Mr McGrane added that the questions raised by the OEST may be “a little bit different than might be asked” within the hospital setting.

“We tend to ask questions that might [relate to] earlier in the event,” he stated. “So, if an adverse event happens as a caesarean section at 4 o’clock in the morning, done by a registrar, and it is a very complicated caesarean section and the consultant on call might get called in… a lot of the focus will be on the caesarean section. And the question we might ask is, could a decision have been made to operate earlier? Could we have intervened at a different stage?”

He said there was no link between the lack of cooperation by some hospitals and the removal of maternal death from the OEST remit. The decision arose due to “confusion” in sites about whether to notify the NWIHP or OEST, he said.
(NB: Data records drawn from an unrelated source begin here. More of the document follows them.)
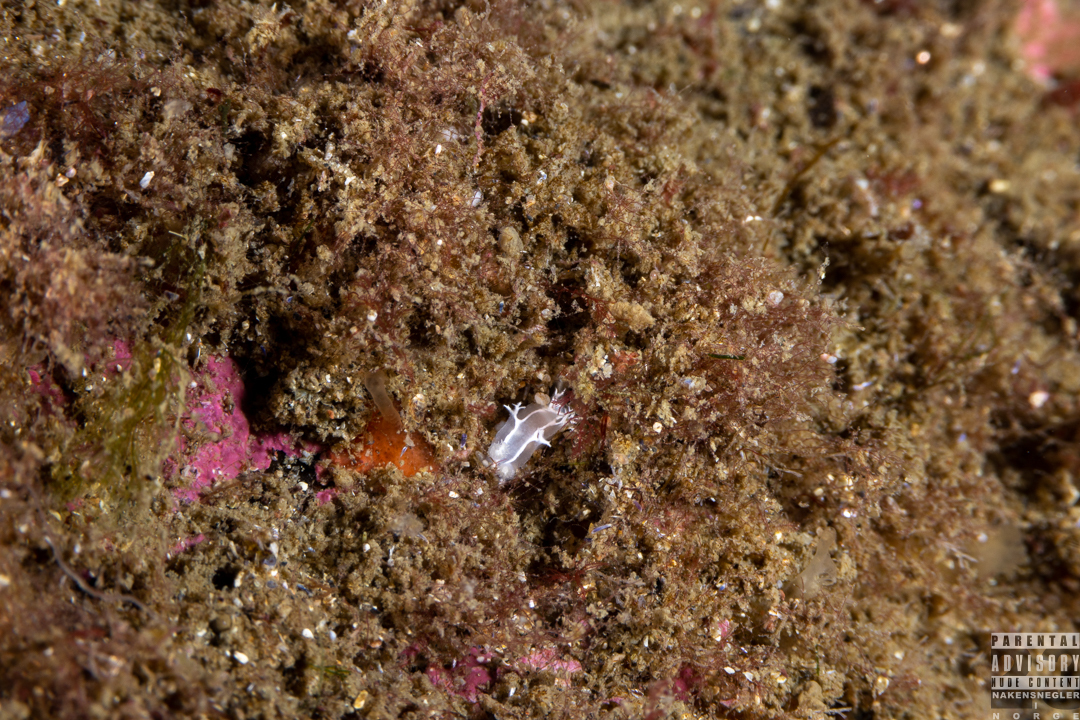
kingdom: Animalia
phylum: Mollusca
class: Gastropoda
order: Nudibranchia
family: Tritoniidae
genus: Duvaucelia
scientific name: Duvaucelia lineata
MI asked about the removal of maternal death in the context of the asserted learning benefits of the OEST.

Dr Murphy commented that hospitals must still report these incidents to the NWIHP and other entities. “That interaction is still available…. Maternal deaths are complicated so we can visit [sites], we can give advice, etc.”

The programme is very interested in any trends that may arise in maternal deaths, albeit each of these deaths is unique and very tragic, stated Dr Murphy.

Opposition

Mr McGrane confirmed there was an outstanding issue with the RCSI Hospital Group (and not the Rotunda) in respect of granting the OEST access to the maternity network’s serious incident management forum.

“There have been multiple correspondences into the Hospital Group, and to date, we haven’t found a way of getting through the impasse.”

The other sites have accepted “our bona fides… we are there to work with them in a collaborative way”.

Asked if the reluctance to engage was due to medico-legal concerns or protectiveness over governance, Mr McGrane said: “The way it is articulated is they have a very, very robust governance process in place in the RCSI [Group] and they don’t think this will add any value to it. And nobody questions the robustness of their process at all, they do have a very good one…. But I just think there is a value added, and it is difficult if not all of the sites are involved.”

On whether the existing “compromise” solution for the Coombe and NMH will restrict the learning objectives, Mr McGrane said: “I don’t think so. We did look at this very carefully, and initially we weren’t too sure would it work. But actually, it gives us pretty much everything except direct access to the individual clinicians who were involved, but there are other people who are doing that anyway [in terms of the review process].”

Dr Murphy added that the work was about identifying “themes” and sharing this learning to ensure everyone is better prepared.

The Department provided substantial funding to the OEST in 2022.

Mr McGrane indicated the NWIHP wanted to test the concept before it was embedded so it was formed through existing NWIHP personnel. The programme must assess the effectiveness of the initiative and future direction, including whether to advertise the roles.

Asked if external input may be introduced to the OEST, given the small community of obstetrics, Dr Murphy said she did not consider that this was necessary. She said clinicians were used to case analysis through M&M-type meetings, etc. “There are MDT meetings all the time in various aspects of care…. Something external to the country might seem more formal or more… difficult or impractical.”

The nature of the approach to hospitals and “tone” of the interaction is important, added Dr Murphy.

As there are wider linkages between the NWIHP and clinical sites, the relationship has generally been positive, she said.